Available records:
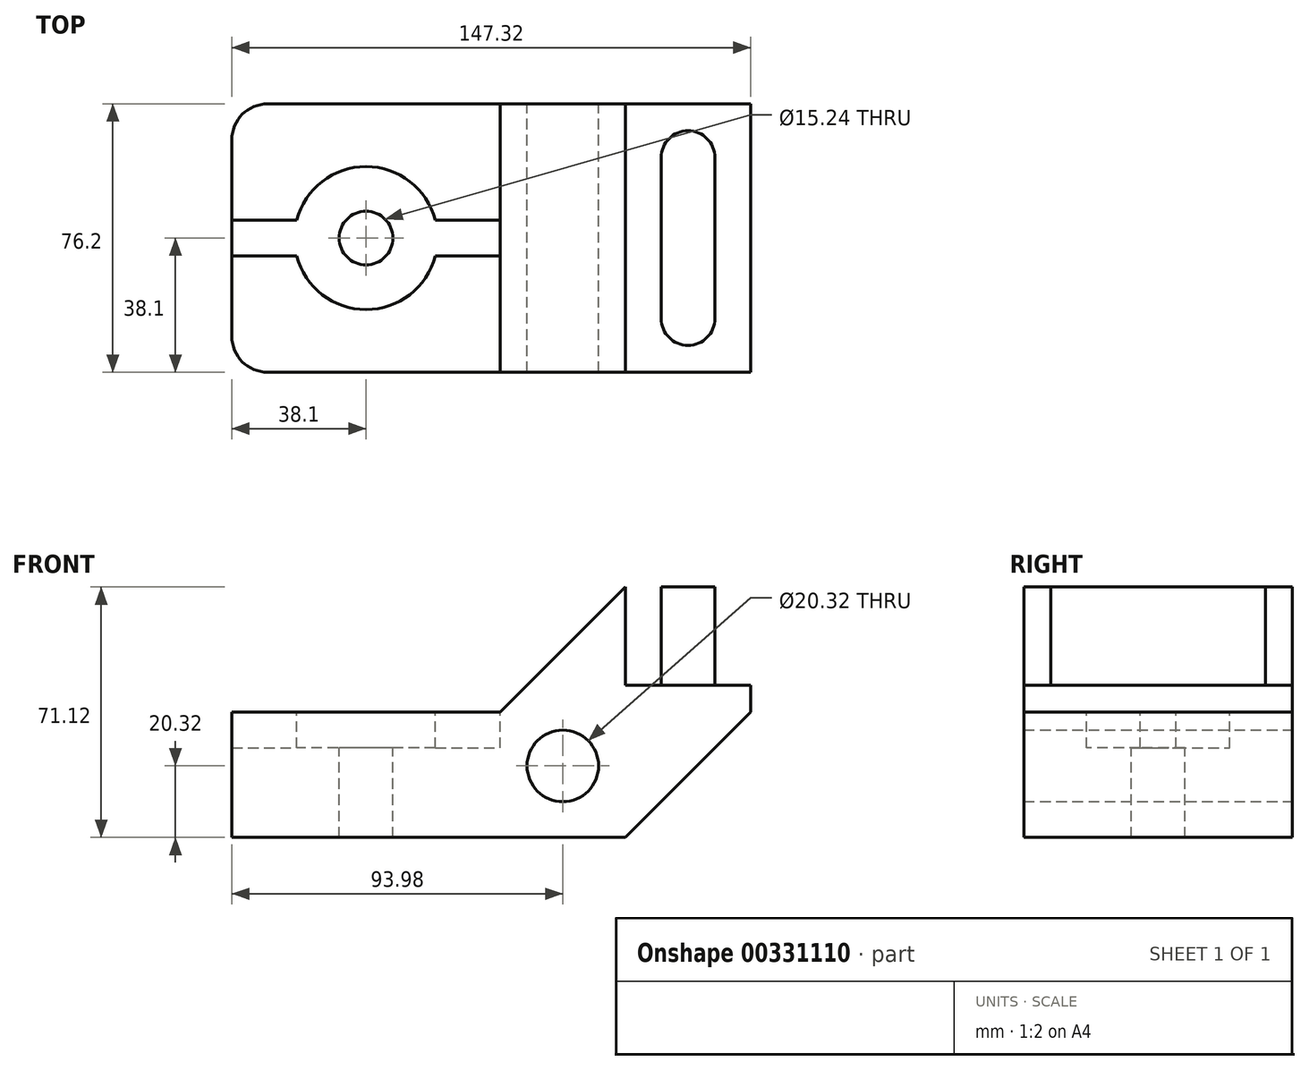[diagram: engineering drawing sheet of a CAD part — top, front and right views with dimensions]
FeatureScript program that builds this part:
annotation { "Feature Type Name" : "Feature", "Feature Type Description" : "" }
export const myFeature = defineFeature(function(context is Context, id is Id, definition is map)
    precondition{}
    {
        {
            var Q0;
            Q0=qCreatedBy(makeId("Front.planeOp"),FACE);
            var sketch = newSketch(context, id + "F0", { "sketchPlane" : qUnion([Q0])});
            skLineSegment(sketch, "E0", {"start": v(-111.76, 0) * mm, "end": v(0, 0) * mm});
            skLineSegment(sketch, "E1", {"start": v(0, 0) * mm, "end": v(35.56, 35.56) * mm});
            skLineSegment(sketch, "E2", {"start": v(35.56, 35.56) * mm, "end": v(35.56, 71.12) * mm});
            skLineSegment(sketch, "E3", {"start": v(35.56, 71.12) * mm, "end": v(0, 71.12) * mm});
            skLineSegment(sketch, "E4", {"start": v(0, 71.12) * mm, "end": v(-35.56, 35.56) * mm});
            skLineSegment(sketch, "E5", {"start": v(-35.56, 35.56) * mm, "end": v(-111.76, 35.56) * mm});
            skLineSegment(sketch, "E6", {"start": v(-111.76, 35.56) * mm, "end": v(-111.76, 0) * mm});
            skCircle(sketch, "E7", {"center": v(-17.78, 20.32) * mm, "radius": 10.16 * mm});
            skSolve(sketch);
        }
        {
            var Q0;
            Q0 = qSketchRegion(id + "F0", true);
            extrude(context, id + "F1", {"entities" : qUnion([Q0]), "endBound" : BoundingType.SYMMETRIC, "depth" : 76.2 * mm});
        }
        {
            var Q0;
            Q0=makeQuery(id+"F1.opExtrude","CAP_EDGE",EDGE,{"disambiguationData":[OSD([sQuery(id+"F0.wireOp",EDGE,"E6")])],"isStart":false});
            var Q1;
            Q1=makeQuery(id+"F1.opExtrude","CAP_EDGE",EDGE,{"disambiguationData":[OSD([sQuery(id+"F0.wireOp",EDGE,"E6")])],"isStart":true});
            fillet(context, id + "F2", {"entities" : qUnion([Q0, Q1]), "radius" : 10.16 * mm, "tangentPropagation" : true, "allowEdgeOverflow" : false});
        }
        {
            var Q0;
            Q0=makeQuery(id+"F1.opExtrude","SWEPT_FACE",FACE,{"disambiguationData":[OSD([sQuery(id+"F0.wireOp",EDGE,"E3")])]});
            var sketch = newSketch(context, id + "F3", { "sketchPlane" : qUnion([Q0])});
            skPoint(sketch, "E8", {"position": v(17.78, 22.86) * mm});
            skPoint(sketch, "E9", {"position": v(17.78, -22.86) * mm});
            skLineSegment(sketch, "E10", {"start": v(17.78, -22.86) * mm, "end": v(17.78, 22.86) * mm});
            skArc(sketch, "E11.0.startCap", {"start": v(25.4, -22.86) * mm, "mid": v(17.78, -30.48) * mm, "end": v(10.16, -22.86) * mm});
            skArc(sketch, "E11.0.endCap", {"start": v(10.16, 22.86) * mm, "mid": v(17.78, 30.48) * mm, "end": v(25.4, 22.86) * mm});
            skLineSegment(sketch, "E11.0.left", {"start": v(10.16, -22.86) * mm, "end": v(10.16, 22.86) * mm});
            skLineSegment(sketch, "E11.0.right", {"start": v(25.4, -22.86) * mm, "end": v(25.4, 22.86) * mm});
            skSolve(sketch);
        }
        {
            var Q0;
            Q0=makeQuery(id+"F3.imprint","IMPRINT",FACE,{"disambiguationData":[TD([[makeQuery(id+"F3.imprint","IMPRINT",EDGE,{"derivedFrom":sQuery(id+"F3.wireOp",EDGE,"E11.0.startCap")}),-1.0]])]});
            extrude(context, id + "F4", {"entities" : qUnion([Q0]), "operationType" : NewBodyOperationType.REMOVE, "oppositeDirection" : true, "depth" : 27.94 * mm});
        }
        {
            var Q0;
            Q0=makeQuery(id+"F1.opExtrude","SWEPT_FACE",FACE,{"disambiguationData":[OSD([sQuery(id+"F0.wireOp",EDGE,"E5")])]});
            var sketch = newSketch(context, id + "F5", { "sketchPlane" : qUnion([Q0])});
            skLineSegment(sketch, "E12", {"start": v(-73.66, 38.1) * mm, "end": v(-73.66, -38.1) * mm, "construction": true});
            skPoint(sketch, "E13", {"position": v(-73.66, 0) * mm});
            skLineSegment(sketch, "E14", {"start": v(-111.76, 0) * mm, "end": v(-35.56, 0) * mm, "construction": true});
            skLineSegment(sketch, "E15", {"start": v(-111.76, -5.08) * mm, "end": v(-35.56, -5.08) * mm});
            skLineSegment(sketch, "E16.MirrorCS", {"start": v(-111.76, 5.08) * mm, "end": v(-35.56, 5.08) * mm});
            skLineSegment(sketch, "E17", {"start": v(-111.76, -5.08) * mm, "end": v(-111.76, 5.08) * mm});
            skLineSegment(sketch, "E18", {"start": v(-35.56, -5.08) * mm, "end": v(-35.56, 5.08) * mm});
            skCircle(sketch, "E19", {"center": v(-73.66, 0) * mm, "radius": 20.32 * mm});
            skSolve(sketch);
        }
        {
            var Q0;
            {var subQ0=sQuery(id+"F5.wireOp",EDGE,"E18");Q0=makeQuery(id+"F5.imprint","IMPRINT",FACE,{"disambiguationData":[TD([[makeQuery(id+"F5.imprint","IMPRINT",EDGE,{"derivedFrom":subQ0}),1.0]])]});}
            var Q1;
            {var subQ0=sQuery(id+"F5.wireOp",EDGE,"E19");var subQ1=sQuery(id+"F5.wireOp",EDGE,"E15");var subQ2=makeQuery(id+"F5.imprint","INTERSECT",VERTEX,{"disambiguationData":[OD(0.0)],"derivedFrom":[subQ1,subQ0]});Q1=makeQuery(id+"F5.imprint","IMPRINT",FACE,{"disambiguationData":[TD([[makeQuery(id+"F5.imprint","IMPRINT",EDGE,{"disambiguationData":[TD([[subQ2,-1.0]])],"derivedFrom":subQ1}),-1.0]])]});}
            var Q2;
            {var subQ0=sQuery(id+"F5.wireOp",EDGE,"E19");var subQ1=sQuery(id+"F5.wireOp",EDGE,"E15");var subQ2=makeQuery(id+"F5.imprint","INTERSECT",VERTEX,{"disambiguationData":[OD(0.0)],"derivedFrom":[subQ1,subQ0]});Q2=makeQuery(id+"F5.imprint","IMPRINT",FACE,{"disambiguationData":[TD([[makeQuery(id+"F5.imprint","IMPRINT",EDGE,{"disambiguationData":[TD([[subQ2,-1.0]])],"derivedFrom":subQ1}),1.0]])]});}
            var Q3;
            {var subQ0=sQuery(id+"F5.wireOp",EDGE,"E19");var subQ1=sQuery(id+"F5.wireOp",EDGE,"E16.MirrorCS");var subQ2=makeQuery(id+"F5.imprint","INTERSECT",VERTEX,{"disambiguationData":[OD(0.0)],"derivedFrom":[subQ1,subQ0]});Q3=makeQuery(id+"F5.imprint","IMPRINT",FACE,{"disambiguationData":[TD([[makeQuery(id+"F5.imprint","IMPRINT",EDGE,{"disambiguationData":[TD([[subQ2,-1.0]])],"derivedFrom":subQ1}),1.0]])]});}
            var Q4;
            {var subQ0=sQuery(id+"F5.wireOp",EDGE,"E17");Q4=makeQuery(id+"F5.imprint","IMPRINT",FACE,{"disambiguationData":[TD([[makeQuery(id+"F5.imprint","IMPRINT",EDGE,{"derivedFrom":subQ0}),-1.0]])]});}
            extrude(context, id + "F6", {"entities" : qUnion([Q0, Q1, Q2, Q3, Q4]), "operationType" : NewBodyOperationType.REMOVE, "oppositeDirection" : true, "depth" : 10.16 * mm});
        }
        {
            var Q0;
            Q0=sQuery(id+"F5.wireOp",VERTEX,"E13");
            var Q1;
            Q1=makeQuery(id+"F1.opExtrude","SWEPT_BODY",BODY,{"disambiguationData":[OSD([sQuery(id+"F0.wireOp",EDGE,"E0"),sQuery(id+"F0.wireOp",EDGE,"E1"),sQuery(id+"F0.wireOp",EDGE,"E2"),sQuery(id+"F0.wireOp",EDGE,"E3"),sQuery(id+"F0.wireOp",EDGE,"E4"),sQuery(id+"F0.wireOp",EDGE,"E5"),sQuery(id+"F0.wireOp",EDGE,"E6"),sQuery(id+"F0.wireOp",EDGE,"E7")])]});
            hole(context, id + "F7", {"style" : HoleStyle.SIMPLE, "endStyle" : HoleEndStyle.THROUGH, "holeDiameter" : 15.24 * mm, "tappedDepth" : 12.7 * mm, "tapClearance" : 3, "locations" : qUnion([Q0]), "scope" : qUnion([Q1])});
        }
    });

Task description:
Please count the lines in the items above that contain the string "MirrorCS", matching case exactly, and give only the number.

Solution to this exercise:
2